きみが死ぬまでそばにいる
翌朝は、ひどく蒸し暑い快晴だった。まだ、七月。直射日光の下に晒されれば、立っているだけで汗が流れてきそうだった。日に日に強くなる日差しは、猛暑を予感させる。暑さが苦手なわたしにとっては、うんざりすることこの上ない。
そんな夏の日、登校したわたしを待っていたのは、随分と気落した泉だった。
聞けば、昨日のデートで部長と喧嘩したらしい。喧嘩の理由は、本当に些細なこと。弟を騙して傷つけたことに比べれば、二人共落ち度があるとは思えないような。

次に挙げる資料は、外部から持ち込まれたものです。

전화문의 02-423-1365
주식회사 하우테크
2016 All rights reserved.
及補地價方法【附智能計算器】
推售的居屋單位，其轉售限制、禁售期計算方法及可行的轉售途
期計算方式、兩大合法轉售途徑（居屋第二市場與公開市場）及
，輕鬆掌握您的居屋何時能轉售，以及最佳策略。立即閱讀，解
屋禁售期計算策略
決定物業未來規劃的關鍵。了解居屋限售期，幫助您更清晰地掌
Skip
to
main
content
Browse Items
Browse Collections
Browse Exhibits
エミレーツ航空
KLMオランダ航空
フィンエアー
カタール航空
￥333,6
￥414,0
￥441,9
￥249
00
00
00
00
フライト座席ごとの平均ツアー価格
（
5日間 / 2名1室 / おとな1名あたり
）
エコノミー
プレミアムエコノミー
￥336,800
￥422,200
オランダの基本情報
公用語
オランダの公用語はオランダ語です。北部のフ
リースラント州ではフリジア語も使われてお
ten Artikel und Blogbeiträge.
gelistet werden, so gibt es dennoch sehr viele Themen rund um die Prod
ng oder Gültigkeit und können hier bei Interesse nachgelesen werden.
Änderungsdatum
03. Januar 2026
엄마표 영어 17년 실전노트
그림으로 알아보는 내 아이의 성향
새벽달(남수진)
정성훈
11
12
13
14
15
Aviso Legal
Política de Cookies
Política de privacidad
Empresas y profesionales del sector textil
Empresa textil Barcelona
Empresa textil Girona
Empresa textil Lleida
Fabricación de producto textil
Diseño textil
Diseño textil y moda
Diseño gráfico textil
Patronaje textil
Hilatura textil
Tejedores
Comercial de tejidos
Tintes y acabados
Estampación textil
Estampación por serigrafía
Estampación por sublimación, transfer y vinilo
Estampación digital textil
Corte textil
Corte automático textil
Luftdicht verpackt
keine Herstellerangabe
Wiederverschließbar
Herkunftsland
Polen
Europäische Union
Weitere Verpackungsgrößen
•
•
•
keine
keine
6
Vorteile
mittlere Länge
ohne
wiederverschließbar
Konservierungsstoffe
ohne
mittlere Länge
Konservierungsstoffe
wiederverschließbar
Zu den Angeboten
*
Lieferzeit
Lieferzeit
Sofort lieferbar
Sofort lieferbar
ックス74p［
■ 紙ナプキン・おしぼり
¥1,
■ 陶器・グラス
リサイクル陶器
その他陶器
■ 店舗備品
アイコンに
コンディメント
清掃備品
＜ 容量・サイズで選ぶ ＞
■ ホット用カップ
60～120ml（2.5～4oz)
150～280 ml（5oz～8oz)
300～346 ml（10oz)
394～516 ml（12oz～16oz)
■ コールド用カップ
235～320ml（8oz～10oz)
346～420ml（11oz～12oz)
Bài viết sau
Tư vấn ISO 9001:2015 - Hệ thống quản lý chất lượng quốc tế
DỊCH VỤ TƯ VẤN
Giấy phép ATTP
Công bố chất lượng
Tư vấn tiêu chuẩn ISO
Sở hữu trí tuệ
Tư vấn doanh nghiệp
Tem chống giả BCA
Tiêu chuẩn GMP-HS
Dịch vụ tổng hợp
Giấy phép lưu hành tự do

あまりに沈んだ泉を見かねたわたしは、一限目の水泳の授業を、理由をつけて共に見学にした。
「ねぇ、どうしたらいいかな」
昨晩泣いたのか、泉の目は少し腫れぼったい。プールサイドからどこか虚ろに彼方を眺める姿が、ショックの大きさを物語っていた。
「うーん……」
正直、昨日彼氏をこっぴどく振ってきたわたしに聞かれても、あまり適切なアドバイスはできそうにない。
陸もこんな風に落ち込んだのだろうか。それとも、怒っているだろうか。わたしのことを恨んでいるだろうか。
別に、わたしには、関係ないけれど。